CONJUNTO DE TAREFAS »
1 - Verifique se cada afirmação a seguir está de acordo com o trecho sobre as Mulheres Sem Terra na quarentena. Responda sim ou não e cite as palavras do trecho que decidem. (a) O uso das ferramentas da tecnologia ainda é muito desafiador. (b) A resistência descrita consiste em ficar em casa e em silêncio. (c) As mulheres mantêm um grupo de estudo.
2 - No trecho sobre as Mulheres Sem Terra na quarentena, o vírus é apontado como resultado de quê?
3 - Dê a continuação do trecho sobre as Mulheres Sem Terra na quarentena, começando logo depois da última frase apresentada.

TRECHO »
************

Neste período de quarentena, que ações as Mulheres Sem Terra têm construído em seus territórios?

Atiliana: É responsabilidade das mulheres buscarem formas de enfrentar e resistir neste momento. Além disso, temos que usar as ferramentas da tecnologia, o que ainda é muito desafiador. Neste momento de coronavírus, estamos desenvolvendo uma resistência que diz para ficar em casa, mas não em silêncio. Nossa resistência é falando, mostrando a realidade para a classe e provocando ações. Estamos enfrentando o desafio da comunicação, o desafio de falar. Uma mulher falando é diferente de um companheiro, vivemos a realidade da casa, as mulheres confiam nas mulheres, isso acaba se tornando um processo formativo também. Estamos com um grupo de estudo das mulheres, para compreender a nossa realidade. Estudando vamos enfrentar toda e qualquer situação que o capital nos coloca. O vírus é resultado de um processo de muita violência do capital, para garantir toda perspectiva de lucro.

************

DADOS FORNECIDOS »

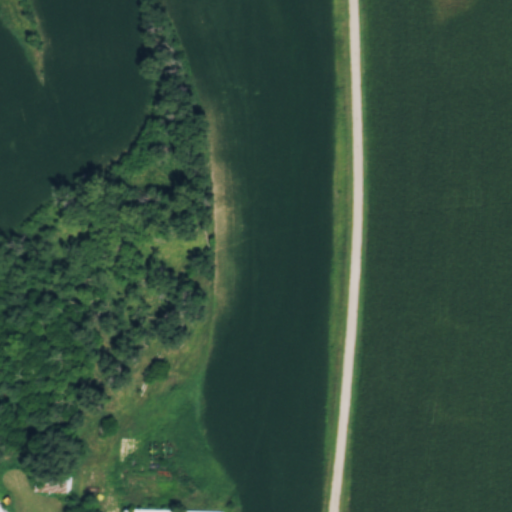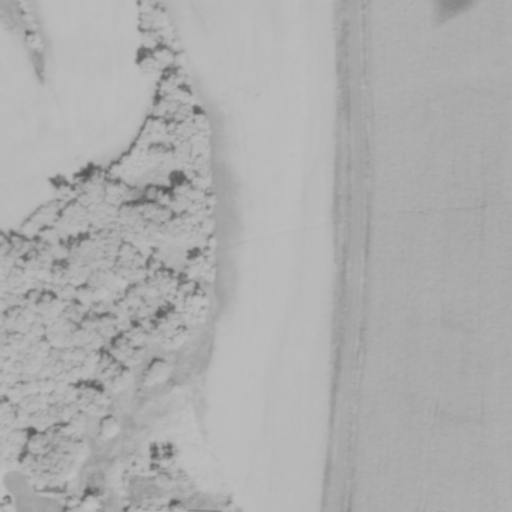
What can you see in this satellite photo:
road: (350, 256)
building: (3, 507)
building: (176, 508)
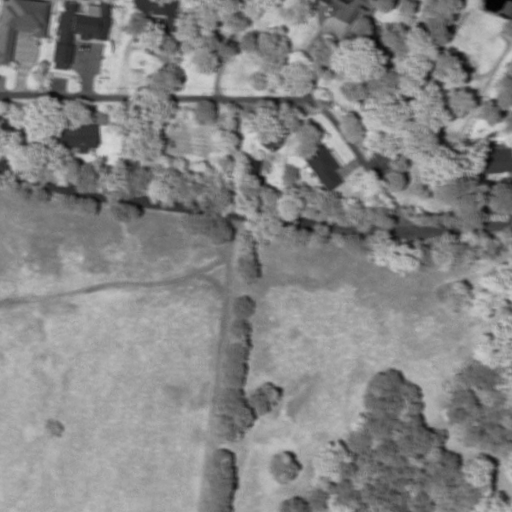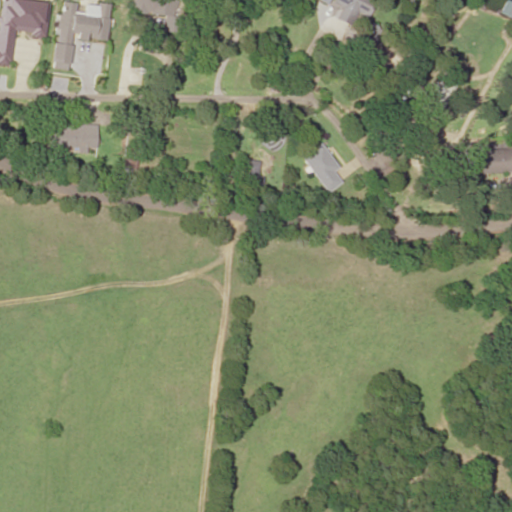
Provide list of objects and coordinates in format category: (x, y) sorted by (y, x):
building: (152, 7)
building: (352, 9)
building: (17, 30)
building: (79, 37)
building: (440, 92)
road: (238, 100)
building: (70, 137)
building: (488, 162)
building: (320, 168)
road: (253, 218)
road: (223, 244)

************

RESPOSTAS ÀS TAREFAS »
1 -
(a) Sim: "temos que usar as ferramentas da tecnologia, o que ainda é muito desafiador".
(b) Não: "estamos desenvolvendo uma resistência que diz para ficar em casa, mas não em silêncio".
(c) Sim: "Estamos com um grupo de estudo das mulheres, para compreender a nossa realidade".

2 - De um processo de muita violência do capital, para garantir toda perspectiva de lucro.

3 -
As mulheres é que estão mais no cotidiano dos quintais., então são elas as principais responsáveis pela garantia das hortaliças. Assim vamos resistindo produzindo alimentos em torno da casa, remédios nas hortas medicinais, garantindo uma alimentação de qualidade para nossos territórios e poder contribuir com a periferia das cidades onde estamos.

As mulheres estão também se mobilizando na animação, para que possamos permanecer na luta, na Resistência Ativa e para enfrentar esse processo difícil de isolamento social. Desta forma nos desafiamos a trazer o amor, carinho, solidariedade e cuidados através de contos, musicas, poesias, vídeos mostrando nosso fazer diários nos lotes. Desta forma vamos mobilizando, estimulando e incentivando as mulheres neste cenário.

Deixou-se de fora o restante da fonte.